As for taking only the upper triangle, you might considering trying np.triu() but I'm not sure exactly what result you're looking for. You can probably figure out how to mask the parts you don't want now though.
you can try this,
print([(x,y, value) for (x,y), value in np.ndenumerate(numpymatrixarray)])
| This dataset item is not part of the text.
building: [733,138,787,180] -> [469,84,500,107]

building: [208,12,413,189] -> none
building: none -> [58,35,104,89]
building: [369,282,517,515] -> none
output [(0, 0, 0.0), (0, 1, 1.7320508100000001), (0, 2, 6.4031242400000004), (0, 3, 7.2111025499999997), (0, 4, 2.4494897400000002), (1, 0, 1.7320508100000001), (1, 1, 0.0), (1, 2, 5.0990195099999998), (1, 3, 5.9160797799999996), (1, 4, 1.0), (2, 0, 6.4031242400000004), (2, 1, 5.0990195099999998), (2, 2, 0.0), (2, 3, 1.0), (2, 4, 4.3588989400000004), (3, 0, 7.2111025499999997), (3, 1, 5.9160797799999996), (3, 2, 1.0), (3, 3, 0.0), (3, 4, 5.0990195099999998), (4, 0, 2.4494897400000002), (4, 1, 1.0), (4, 2, 4.3588989400000004), (4, 3, 5.0990195099999998), (4, 4, 0.0)]
Do you really want the top triangular matrix for an [nxm] matrix where n>m? That will give you (nxn-n)/2 elements and lose all the data where m⊖n.
What you probably want is the lower triangular matrix:
def tri_reduce(m):
n=m.shape
if n[0]>n[1]:
i=np.tril_indices(n[0],1,n[1])
else:
i=np.triu_indices(n[0],1,n[1])
return np.vstack((i,m[i])).T
Rebuilding it into a list of tuples would require a loop though I believe. list(tri_reduce(m)) would give a list of nd arrays.